INTRODUCTION: In early stages of Alzheimer's disease (AD), neurofibrillary tangles (NFT) are largely restricted to the entorhinal cortex and medial temporal lobe. At later stages, when clinical symptoms generally occur, NFT involve widespread limbic and association cortices. At this point in the disease, amyloid plaques are also abundantly distributed in the cortex.

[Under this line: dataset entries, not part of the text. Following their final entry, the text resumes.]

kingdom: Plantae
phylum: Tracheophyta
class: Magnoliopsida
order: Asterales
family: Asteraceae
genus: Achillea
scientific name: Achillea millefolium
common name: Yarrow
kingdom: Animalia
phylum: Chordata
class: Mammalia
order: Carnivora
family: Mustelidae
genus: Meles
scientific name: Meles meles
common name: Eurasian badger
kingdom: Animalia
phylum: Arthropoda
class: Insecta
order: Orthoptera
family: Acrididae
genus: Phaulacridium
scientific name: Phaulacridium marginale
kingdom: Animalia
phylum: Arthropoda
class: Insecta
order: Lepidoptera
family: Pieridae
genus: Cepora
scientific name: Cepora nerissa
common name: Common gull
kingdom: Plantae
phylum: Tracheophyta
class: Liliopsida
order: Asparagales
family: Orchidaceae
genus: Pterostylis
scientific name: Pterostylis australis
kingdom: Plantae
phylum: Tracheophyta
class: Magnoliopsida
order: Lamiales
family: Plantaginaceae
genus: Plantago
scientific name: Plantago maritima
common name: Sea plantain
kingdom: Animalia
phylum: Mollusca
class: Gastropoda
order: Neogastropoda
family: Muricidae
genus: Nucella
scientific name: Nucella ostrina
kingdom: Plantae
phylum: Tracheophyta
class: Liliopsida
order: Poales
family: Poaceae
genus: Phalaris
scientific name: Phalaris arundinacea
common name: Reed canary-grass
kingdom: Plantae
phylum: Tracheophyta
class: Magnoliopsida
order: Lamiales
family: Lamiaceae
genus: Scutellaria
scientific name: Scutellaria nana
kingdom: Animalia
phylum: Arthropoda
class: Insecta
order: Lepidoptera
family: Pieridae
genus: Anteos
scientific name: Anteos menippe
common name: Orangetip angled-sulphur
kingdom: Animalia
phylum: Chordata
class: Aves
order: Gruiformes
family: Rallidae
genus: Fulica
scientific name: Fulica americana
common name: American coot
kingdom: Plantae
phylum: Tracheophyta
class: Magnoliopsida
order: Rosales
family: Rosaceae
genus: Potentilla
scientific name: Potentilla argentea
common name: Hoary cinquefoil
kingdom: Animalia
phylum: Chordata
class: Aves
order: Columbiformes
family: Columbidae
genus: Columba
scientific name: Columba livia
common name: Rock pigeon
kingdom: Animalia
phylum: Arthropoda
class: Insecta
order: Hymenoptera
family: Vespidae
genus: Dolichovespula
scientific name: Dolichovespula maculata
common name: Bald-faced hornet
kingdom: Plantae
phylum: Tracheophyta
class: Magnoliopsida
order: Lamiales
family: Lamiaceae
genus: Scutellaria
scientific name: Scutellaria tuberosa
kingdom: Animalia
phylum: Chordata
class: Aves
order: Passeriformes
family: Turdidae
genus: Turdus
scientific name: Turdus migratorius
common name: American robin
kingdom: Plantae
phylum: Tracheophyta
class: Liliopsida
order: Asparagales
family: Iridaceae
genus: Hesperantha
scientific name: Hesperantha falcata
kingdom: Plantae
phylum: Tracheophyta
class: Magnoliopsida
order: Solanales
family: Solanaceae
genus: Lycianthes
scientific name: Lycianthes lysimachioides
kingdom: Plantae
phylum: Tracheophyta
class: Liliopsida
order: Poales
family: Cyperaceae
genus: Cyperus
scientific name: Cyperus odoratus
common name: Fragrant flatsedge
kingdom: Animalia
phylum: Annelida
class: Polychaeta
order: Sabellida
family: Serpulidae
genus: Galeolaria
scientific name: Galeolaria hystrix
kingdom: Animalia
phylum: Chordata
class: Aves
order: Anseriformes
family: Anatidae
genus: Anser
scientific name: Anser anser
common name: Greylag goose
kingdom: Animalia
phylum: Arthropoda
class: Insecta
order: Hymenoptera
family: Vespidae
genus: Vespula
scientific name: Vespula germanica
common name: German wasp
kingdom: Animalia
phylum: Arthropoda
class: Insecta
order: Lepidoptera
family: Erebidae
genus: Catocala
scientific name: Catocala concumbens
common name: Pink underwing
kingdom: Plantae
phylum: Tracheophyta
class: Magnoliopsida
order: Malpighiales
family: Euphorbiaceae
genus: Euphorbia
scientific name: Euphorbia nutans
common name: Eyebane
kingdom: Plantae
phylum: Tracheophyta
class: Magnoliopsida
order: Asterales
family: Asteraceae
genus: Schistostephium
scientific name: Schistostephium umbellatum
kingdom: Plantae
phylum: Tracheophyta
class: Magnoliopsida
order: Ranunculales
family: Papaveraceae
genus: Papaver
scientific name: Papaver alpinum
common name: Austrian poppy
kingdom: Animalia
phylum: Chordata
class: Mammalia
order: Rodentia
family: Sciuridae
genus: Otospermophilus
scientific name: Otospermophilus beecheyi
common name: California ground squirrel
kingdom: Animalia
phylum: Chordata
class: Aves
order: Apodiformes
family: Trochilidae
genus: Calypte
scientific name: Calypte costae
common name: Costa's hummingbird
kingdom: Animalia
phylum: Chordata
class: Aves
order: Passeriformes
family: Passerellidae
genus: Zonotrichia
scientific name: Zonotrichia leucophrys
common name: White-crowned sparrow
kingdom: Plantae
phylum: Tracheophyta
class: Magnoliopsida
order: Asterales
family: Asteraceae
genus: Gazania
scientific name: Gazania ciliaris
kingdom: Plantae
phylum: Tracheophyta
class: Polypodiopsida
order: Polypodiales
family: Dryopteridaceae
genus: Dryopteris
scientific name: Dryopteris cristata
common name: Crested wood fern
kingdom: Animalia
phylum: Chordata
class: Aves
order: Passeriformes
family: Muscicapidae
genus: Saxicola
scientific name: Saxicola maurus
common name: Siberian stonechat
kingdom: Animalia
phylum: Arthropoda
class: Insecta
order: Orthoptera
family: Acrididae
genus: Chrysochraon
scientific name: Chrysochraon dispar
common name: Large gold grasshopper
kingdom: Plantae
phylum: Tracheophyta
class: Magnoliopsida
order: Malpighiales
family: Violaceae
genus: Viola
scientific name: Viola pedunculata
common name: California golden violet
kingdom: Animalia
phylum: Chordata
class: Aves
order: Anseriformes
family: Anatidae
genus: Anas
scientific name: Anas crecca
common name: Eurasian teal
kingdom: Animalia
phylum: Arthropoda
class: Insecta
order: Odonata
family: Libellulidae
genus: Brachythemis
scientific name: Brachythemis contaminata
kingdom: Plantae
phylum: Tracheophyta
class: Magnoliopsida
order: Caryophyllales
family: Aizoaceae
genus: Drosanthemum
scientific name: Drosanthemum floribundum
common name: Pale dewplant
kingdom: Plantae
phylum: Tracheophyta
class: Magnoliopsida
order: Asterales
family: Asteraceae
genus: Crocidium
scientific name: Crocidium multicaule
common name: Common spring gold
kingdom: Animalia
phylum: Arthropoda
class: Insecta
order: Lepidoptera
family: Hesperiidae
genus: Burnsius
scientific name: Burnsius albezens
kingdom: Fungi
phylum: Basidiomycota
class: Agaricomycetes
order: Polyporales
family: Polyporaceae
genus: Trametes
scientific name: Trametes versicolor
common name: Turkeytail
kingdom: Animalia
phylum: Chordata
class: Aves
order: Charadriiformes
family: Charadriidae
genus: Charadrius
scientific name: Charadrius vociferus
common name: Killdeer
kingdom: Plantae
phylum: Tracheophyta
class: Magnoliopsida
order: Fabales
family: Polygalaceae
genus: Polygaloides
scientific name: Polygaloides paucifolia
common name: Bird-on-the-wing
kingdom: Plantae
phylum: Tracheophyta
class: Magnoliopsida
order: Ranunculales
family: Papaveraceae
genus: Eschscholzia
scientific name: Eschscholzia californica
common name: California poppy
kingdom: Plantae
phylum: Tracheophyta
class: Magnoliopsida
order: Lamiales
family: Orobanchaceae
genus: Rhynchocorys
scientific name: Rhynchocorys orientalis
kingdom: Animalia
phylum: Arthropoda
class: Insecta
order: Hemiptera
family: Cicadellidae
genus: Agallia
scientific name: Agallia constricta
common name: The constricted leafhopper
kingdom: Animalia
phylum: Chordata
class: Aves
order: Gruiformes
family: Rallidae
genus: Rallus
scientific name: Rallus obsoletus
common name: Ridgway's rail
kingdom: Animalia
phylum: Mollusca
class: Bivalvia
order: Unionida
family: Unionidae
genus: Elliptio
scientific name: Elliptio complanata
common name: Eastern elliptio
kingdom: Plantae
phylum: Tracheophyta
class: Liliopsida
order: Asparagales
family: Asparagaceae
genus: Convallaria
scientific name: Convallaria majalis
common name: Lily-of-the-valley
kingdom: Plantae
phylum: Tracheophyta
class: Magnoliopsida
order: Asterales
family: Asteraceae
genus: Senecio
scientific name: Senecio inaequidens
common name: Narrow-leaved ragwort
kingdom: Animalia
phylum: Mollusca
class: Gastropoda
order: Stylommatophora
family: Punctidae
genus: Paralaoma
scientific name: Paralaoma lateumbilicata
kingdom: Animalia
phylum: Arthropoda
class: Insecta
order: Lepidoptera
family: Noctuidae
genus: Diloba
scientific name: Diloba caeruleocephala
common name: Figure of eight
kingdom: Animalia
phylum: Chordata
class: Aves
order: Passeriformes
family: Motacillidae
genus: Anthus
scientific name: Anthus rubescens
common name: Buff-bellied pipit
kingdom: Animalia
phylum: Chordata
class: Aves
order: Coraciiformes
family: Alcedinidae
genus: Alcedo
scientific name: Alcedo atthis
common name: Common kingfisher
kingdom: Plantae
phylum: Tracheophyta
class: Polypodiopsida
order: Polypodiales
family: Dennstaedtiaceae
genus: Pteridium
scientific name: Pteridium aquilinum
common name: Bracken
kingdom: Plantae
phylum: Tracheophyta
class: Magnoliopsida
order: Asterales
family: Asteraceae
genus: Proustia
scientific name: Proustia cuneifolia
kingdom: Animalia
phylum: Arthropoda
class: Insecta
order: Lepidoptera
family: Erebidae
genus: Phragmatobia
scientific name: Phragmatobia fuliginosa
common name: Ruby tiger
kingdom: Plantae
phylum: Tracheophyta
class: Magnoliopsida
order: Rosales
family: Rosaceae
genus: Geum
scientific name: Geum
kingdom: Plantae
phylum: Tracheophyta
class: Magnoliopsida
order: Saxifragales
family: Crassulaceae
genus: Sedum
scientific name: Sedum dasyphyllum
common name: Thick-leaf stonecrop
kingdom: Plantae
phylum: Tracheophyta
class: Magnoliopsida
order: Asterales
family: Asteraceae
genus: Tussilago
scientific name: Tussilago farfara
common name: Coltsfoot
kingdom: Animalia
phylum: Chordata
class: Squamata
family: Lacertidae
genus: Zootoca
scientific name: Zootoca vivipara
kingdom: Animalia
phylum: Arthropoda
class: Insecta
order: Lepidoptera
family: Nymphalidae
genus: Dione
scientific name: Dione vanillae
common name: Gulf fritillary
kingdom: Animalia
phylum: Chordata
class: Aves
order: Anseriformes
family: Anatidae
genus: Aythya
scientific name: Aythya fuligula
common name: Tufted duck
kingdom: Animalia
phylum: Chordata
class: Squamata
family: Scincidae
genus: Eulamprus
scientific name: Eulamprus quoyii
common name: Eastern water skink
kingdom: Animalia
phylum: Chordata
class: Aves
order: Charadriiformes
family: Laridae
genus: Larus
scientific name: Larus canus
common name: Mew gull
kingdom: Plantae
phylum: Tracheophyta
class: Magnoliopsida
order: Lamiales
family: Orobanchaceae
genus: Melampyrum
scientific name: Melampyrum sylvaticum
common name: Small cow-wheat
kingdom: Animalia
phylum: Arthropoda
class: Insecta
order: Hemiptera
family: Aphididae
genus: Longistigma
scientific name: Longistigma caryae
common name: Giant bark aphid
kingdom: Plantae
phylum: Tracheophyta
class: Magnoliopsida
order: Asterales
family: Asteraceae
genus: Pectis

This observation from human neuropathological studies led us to pose two alternative hypotheses: that amyloid in the cortex is permissive for the spread of tangles from the medial temporal lobe, or that these are co-occurring but not causally related events simply reflecting progression of AD pathology.
RESULTS: We now directly test the hypothesis that cortical amyloid acts as an accelerant for spreading of tangles beyond the medial temporal lobe. We crossed rTgTauEC transgenic mice that demonstrate spread of tau from entorhinal cortex to other brain structures at advanced age with APP/PS1 mice, and examined mice with either NFTs, amyloid pathology, or both. We show that concurrent amyloid deposition in the cortex 1) leads to a dramatic increase in the speed of tau propagation and an extraordinary increase in the spread of tau to distal brain regions, and 2) significantly increases tau-induced neuronal loss.
CONCLUSIONS: These data strongly support the hypothesis that cortical amyloid accelerates the spread of tangles throughout the cortex and amplifies tangle-associated neural system failure in AD.